The less people involved in the design, the better – the more people there are, the greater chance you’re going to ruin it. Everyone has specific tastes and, to be perfectly honest, most don’t have any aesthetic sense at all. Let the people who understand the audience and those who will be marketing the site have a say – by bringing more people than this into the mix you’re going to ruin it. Also, only bring people who are web-literate into the process. Most others aren’t going to add much value to the equation – they’ll like it or hate it but they won’t be able to articulate why in a meaningful way.
Respect your designer – don’t make them create more revisions for revision sake. Be clear with what you want before the first go. It is my pet peeve when others try to micromanage designers or make them create an insane number of mock-ups. Also, listen to your designer: they are making recommendations to make your site better. Their opinion should matter to you, and if not – why did you hire them?
Know your goals with the site – and the goal of the site is not just “to make money” or “provide ROI.” Discuss your audience with your designer and ensure everyone understands what it is you want to get out of the design. Let them know everything from your overall businesses objectives and strategies to specific marketing tactics. If you can’t trust your designer to this degree, you haven’t chosen the right one. Your designer should understand the specifics as much as your internal team does.
Your web designer is not your internet marketer – your web designer isn’t going to do SEM/SMM work for you. They can build you something with the propensity to rank and the content to get shared, but it’s up to you to market it. I’ve been shocked to hear about these stories happen to friends of mine who are designers (as a marketer, the shoe is on the other foot: I’m not going to design your site for you, rather I will act as a consult to help it be successful).
Once you’re designing the site, now what?
The answer to that question is simple: optimize it to accomplish your objectives.
For this blog, my goals were simple: subscriber conversions and continue to build community. I was able to achieve them just by looking at the data and making what was successful from the old design work in the new one.
Make your current site data work for you – there is a reason on this blog the specific social sharing buttons were added – they are consistently the top referral traffic sources.

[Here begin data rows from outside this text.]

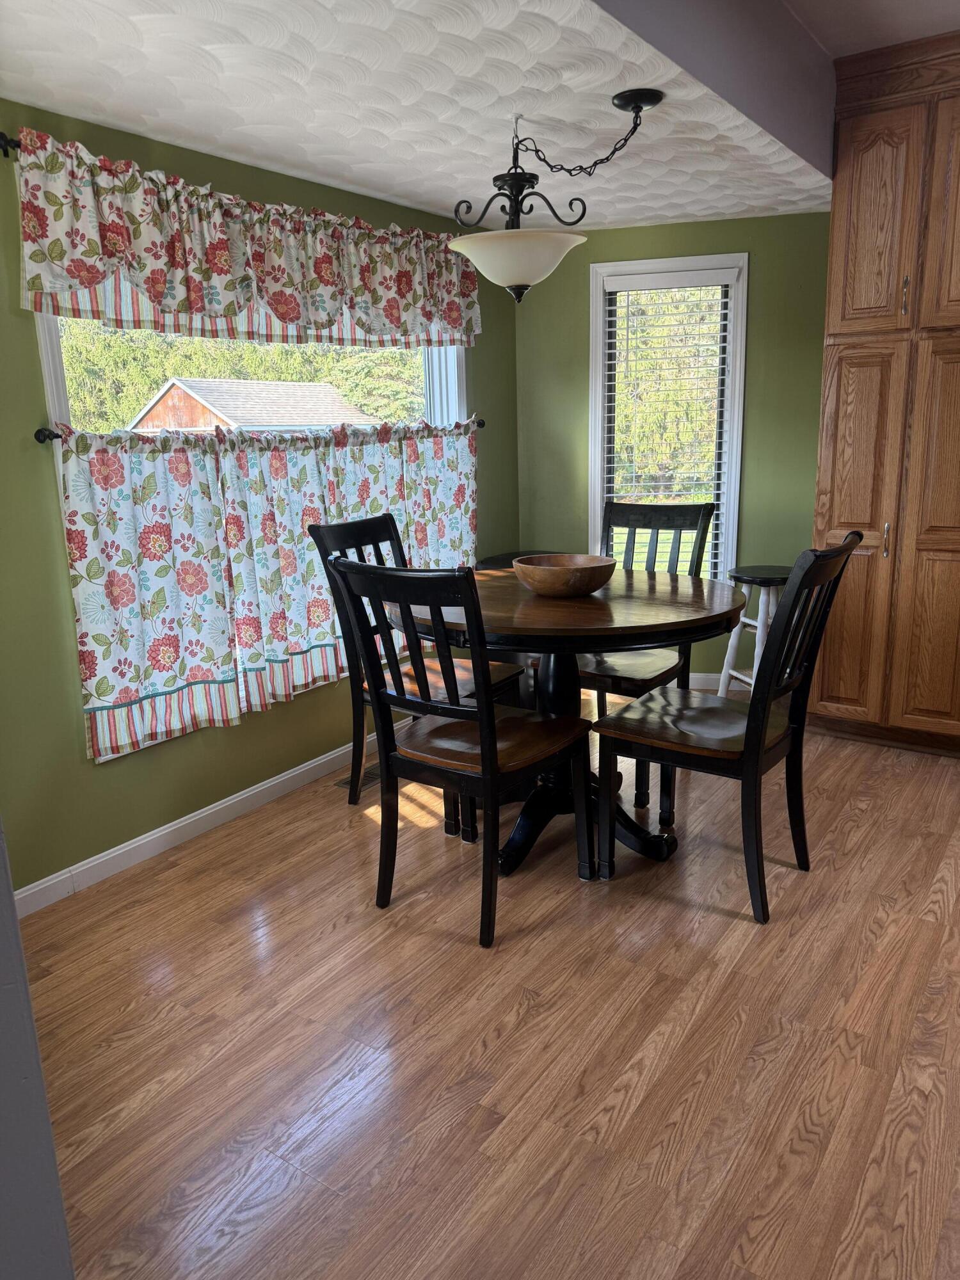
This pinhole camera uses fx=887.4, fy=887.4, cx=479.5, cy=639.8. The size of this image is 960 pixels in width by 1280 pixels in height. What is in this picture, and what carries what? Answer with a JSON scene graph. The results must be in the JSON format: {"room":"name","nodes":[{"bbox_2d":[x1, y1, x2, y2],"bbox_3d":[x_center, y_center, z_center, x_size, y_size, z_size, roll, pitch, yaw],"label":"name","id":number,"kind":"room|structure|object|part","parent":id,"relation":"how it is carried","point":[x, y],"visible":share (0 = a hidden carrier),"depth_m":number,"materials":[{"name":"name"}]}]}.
{"room":"dining room","nodes":[
{"label":"dining room","id":0,"kind":"room"},
{"bbox_2d":[0,821,74,1279],"bbox_3d":[-0.778,0.095,0.658,0.965,2.195,0.556,8,16,34],"label":"near wall","id":1,"kind":"structure","parent":0,"point":[9,902],"depth_m":0.79,"materials":[{"name":"paint"}]},
{"bbox_2d":[0,92,521,893],"bbox_3d":[-0.974,-0.539,2.907,0.152,2.373,4.134,8,16,34],"label":"left wall","id":2,"kind":"structure","parent":0,"point":[56,608],"depth_m":2.63,"materials":[{"name":"green paint"}]},
{"bbox_2d":[10,720,398,918],"bbox_3d":[-0.759,0.542,3.233,0.014,0.080,3.232,8,16,34],"label":"baseboard","id":3,"kind":"structure","parent":2,"relation":"attached to","point":[148,837],"depth_m":2.90,"materials":[{"name":"white paint"}]},
{"bbox_2d":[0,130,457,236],"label":"curtain rod","id":4,"kind":"object","parent":2,"relation":"attached to","point":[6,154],"visible":0.38,"depth_m":2.26,"materials":[{"name":"black metal"}]},
{"bbox_2d":[13,127,483,352],"bbox_3d":[-0.559,-1.250,3.013,0.105,0.430,2.108,8,16,34],"label":"valance","id":5,"kind":"object","parent":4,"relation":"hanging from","point":[59,259],"visible":0.99,"depth_m":2.70,"materials":[{"name":"fabric"}]},
{"bbox_2d":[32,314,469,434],"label":"window","id":6,"kind":"structure","parent":2,"relation":"in","point":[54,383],"depth_m":3.23,"materials":[{"name":"white"}]},
{"bbox_2d":[35,415,486,448],"bbox_3d":[-0.615,-0.753,3.187,0.103,0.052,2.029,8,16,34],"label":"curtain rod","id":7,"kind":"object","parent":2,"relation":"attached to","point":[40,431],"visible":0.56,"depth_m":2.66,"materials":[{"name":"metal"}]},
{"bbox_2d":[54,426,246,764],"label":"curtain","id":8,"kind":"object","parent":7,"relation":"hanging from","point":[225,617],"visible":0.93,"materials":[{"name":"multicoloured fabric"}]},
{"bbox_2d":[50,419,479,766],"bbox_3d":[-0.550,-0.314,3.291,0.094,0.906,2.072,8,16,34],"label":"cafe curtain","id":9,"kind":"object","parent":7,"relation":"hanging from","point":[80,595],"visible":0.84,"depth_m":2.89,"materials":[{"name":"fabric"}]},
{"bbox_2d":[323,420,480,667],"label":"curtain","id":10,"kind":"object","parent":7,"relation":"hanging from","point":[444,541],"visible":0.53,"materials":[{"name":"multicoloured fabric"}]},
{"bbox_2d":[0,0,838,231],"bbox_3d":[-0.049,-1.538,2.527,1.649,0.114,4.096,8,16,34],"label":"ceiling","id":11,"kind":"structure","parent":0,"point":[233,141],"depth_m":2.34,"materials":[{"name":"white paint"}]},
{"bbox_2d":[445,92,663,302],"bbox_3d":[0.189,-1.234,2.538,0.528,0.529,0.531,8,16,34],"label":"pendant light","id":12,"kind":"object","parent":11,"relation":"hanging from","point":[634,95],"visible":1,"depth_m":2.48,"materials":[{"name":"metal"}]},
{"bbox_3d":[0.109,-1.076,2.550,0.410,0.132,0.396,8,16,34],"label":"glass shade","id":13,"kind":"part","parent":12,"relation":"part of","materials":[{"name":"white glass"}]},
{"bbox_2d":[16,693,959,1279],"bbox_3d":[0.950,0.949,1.758,4.605,0.099,5.661,8,16,34],"label":"floor","id":14,"kind":"structure","parent":0,"point":[750,937],"depth_m":1.94,"materials":[{"name":"brown wood"}]},
{"bbox_2d":[334,760,380,791],"bbox_3d":[-0.406,0.514,3.469,0.118,0.007,0.321,8,16,34],"label":"floor vent","id":15,"kind":"object","parent":14,"relation":"in","point":[346,783],"visible":0.39,"depth_m":3.41,"materials":[{"name":"brown metal"}]},
{"bbox_2d":[306,514,523,825],"bbox_3d":[-0.210,0.097,3.073,0.557,0.999,0.479,8,16,34],"label":"left chair","id":16,"kind":"object","parent":14,"relation":"on","point":[378,523],"visible":0.43,"depth_m":3.03,"materials":[{"name":"wood"}]},
{"bbox_2d":[325,551,594,949],"bbox_3d":[-0.033,0.250,2.428,0.463,0.997,0.566,8,16,34],"label":"dining chair","id":17,"kind":"object","parent":14,"relation":"on","point":[486,713],"visible":1,"depth_m":2.32,"materials":[{"name":"wood"}]},
{"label":"seat","id":18,"kind":"part","parent":17,"relation":"part of","materials":[{"name":"brown wood"}]},
{"bbox_2d":[476,549,548,569],"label":"stool","id":19,"kind":"object","parent":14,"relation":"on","point":[507,563],"visible":0.13,"depth_m":4.14,"materials":[{"name":"wood"}]},
{"bbox_2d":[381,567,744,874],"bbox_3d":[0.253,0.239,2.831,1.095,0.806,1.066,8,16,34],"label":"dining table","id":20,"kind":"object","parent":14,"relation":"on","point":[594,617],"visible":0.73,"depth_m":2.57,"materials":[{"name":"brown wood"}]},
{"bbox_2d":[512,551,616,597],"bbox_3d":[0.256,-0.194,2.733,0.320,0.104,0.321,8,16,34],"label":"wooden bowl","id":21,"kind":"object","parent":20,"relation":"on","point":[576,579],"visible":1,"depth_m":2.63,"materials":[{"name":"brown wood"}]},
{"bbox_2d":[583,494,716,810],"bbox_3d":[0.539,0.005,3.325,0.480,0.995,0.569,8,16,34],"label":"back right chair","id":22,"kind":"object","parent":14,"relation":"on","point":[642,523],"visible":0.47,"depth_m":3.32,"materials":[{"name":"wood"}]},
{"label":"seat","id":23,"kind":"part","parent":22,"relation":"part of","materials":[{"name":"brown wood"}]},
{"bbox_2d":[590,531,863,924],"bbox_3d":[0.684,0.208,2.509,0.588,0.997,0.457,8,16,34],"label":"dining chair","id":24,"kind":"object","parent":14,"relation":"on","point":[755,719],"visible":0.98,"depth_m":2.41,"materials":[{"name":"black wood"}]},
{"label":"seat","id":25,"kind":"part","parent":24,"relation":"part of","materials":[{"name":"brown wood"}]},
{"bbox_2d":[714,563,792,697],"bbox_3d":[1.282,0.013,3.942,0.365,0.658,0.346,-5,14,-16],"label":"stool","id":26,"kind":"object","parent":14,"relation":"on","point":[766,574],"visible":0.52,"depth_m":3.87,"materials":[{"name":"white wood"}]},
{"bbox_2d":[807,22,959,756],"bbox_3d":[1.851,-0.833,3.366,0.999,2.536,0.647,8,16,34],"label":"tall cabinet","id":27,"kind":"object","parent":14,"relation":"on","point":[871,146],"visible":0.98,"depth_m":3.25,"materials":[{"name":"brown wood"}]},
{"bbox_3d":[1.436,-0.336,3.420,0.261,1.365,0.085,8,16,34],"label":"door","id":28,"kind":"part","parent":27,"relation":"part of","materials":[{"name":"brown wood"}]},
{"bbox_3d":[1.421,-1.495,3.222,0.276,0.741,0.074,8,16,34],"label":"door","id":29,"kind":"part","parent":27,"relation":"part of","materials":[{"name":"brown wood"}]},
{"bbox_3d":[1.528,-0.375,3.346,0.023,0.129,0.031,8,16,34],"label":"pull","id":30,"kind":"part","parent":27,"relation":"part of","materials":[{"name":"metal"}]},
{"bbox_3d":[1.523,-1.230,3.189,0.021,0.139,0.032,8,16,34],"label":"bar pull","id":31,"kind":"part","parent":27,"relation":"part of","materials":[{"name":"metal"}]},
{"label":"door","id":32,"kind":"part","parent":27,"relation":"part of","materials":[{"name":"brown wood"}]},
{"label":"door","id":33,"kind":"part","parent":27,"relation":"part of","materials":[{"name":"brown wood"}]},
{"bbox_2d":[516,213,831,689],"bbox_3d":[1.430,-0.883,4.167,2.807,2.298,0.151,2,14,14],"label":"back wall","id":34,"kind":"structure","parent":0,"point":[708,224],"depth_m":4.12,"materials":[{"name":"green paint"}]},
{"bbox_2d":[587,249,748,584],"bbox_3d":[0.889,-0.950,4.272,0.712,1.643,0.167,2,14,14],"label":"window","id":35,"kind":"structure","parent":34,"relation":"in","point":[597,442],"depth_m":4.19,"materials":[{"name":"white glass"}]},
{"bbox_2d":[600,268,735,580],"bbox_3d":[0.882,-0.947,4.209,0.583,1.482,0.057,2,14,14],"label":"window blind","id":36,"kind":"object","parent":35,"relation":"attached to","point":[616,286],"visible":0.87,"depth_m":4.15,"materials":[{"name":"white plastic"}]},
{"bbox_2d":[686,670,724,690],"bbox_3d":[0.943,0.193,4.428,2.139,0.085,0.013,2,14,14],"label":"baseboard","id":37,"kind":"structure","parent":34,"relation":"attached to","point":[692,681],"depth_m":4.38,"materials":[{"name":"white paint"}]},
{"bbox_2d":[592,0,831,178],"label":"ceiling beam","id":38,"kind":"structure","parent":0,"point":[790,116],"depth_m":2.55,"materials":[{"name":"grey paint"}]},
{"bbox_2d":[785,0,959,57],"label":"ceiling","id":39,"kind":"structure","parent":0,"point":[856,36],"depth_m":2.86,"materials":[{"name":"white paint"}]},
{"label":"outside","id":40,"kind":"structure","parent":0,"visible":0},
{"label":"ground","id":41,"kind":"structure","parent":40,"visible":0},
{"bbox_2d":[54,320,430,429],"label":"tree","id":42,"kind":"object","parent":41,"relation":"on","point":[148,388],"visible":0.15,"materials":[{"name":"green plant"}]},
{"bbox_2d":[126,376,375,430],"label":"shed","id":43,"kind":"structure","parent":41,"relation":"on","point":[301,420],"materials":[{"name":"wood"}]},
{"bbox_2d":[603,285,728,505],"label":"tree","id":44,"kind":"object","parent":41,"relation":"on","point":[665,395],"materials":[{"name":"green plant"}]}
]}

I looked at the data and it was easy for us to increase the chances for content to get shared by calling out the sites most used by the community. Note some of my top referring sources, and then the fact that these networks are all now well-represented on pages.
Top referring sources:
Top of posts now call out Twitter/Facebook:
Bottom of posts call out Delicious, StumbleUpon, Facebook, Twitter and Digg:
It makes no sense for me to call out networks a majority of readers aren’t using. A lot of bloggers call out tons of sites in the post template, but this clutters a design and takes the focus off the important calls to action. If you ask users to do too much, they’ll do nothing.
Take the elements working in your current design – I had good data backing up leaving the subscribe CTAs at both the bottom of each post here and at the top of the right sidebar were already in the right spots. Daniel at Daily Blog Tips has data on this too. I’m not going to run the numbers, but I’ll let the growth trend speak for itself.
Seems like obvious decisions, but the fact that I already had my finger on the pulse of my site analytics helped us create something effective quickly.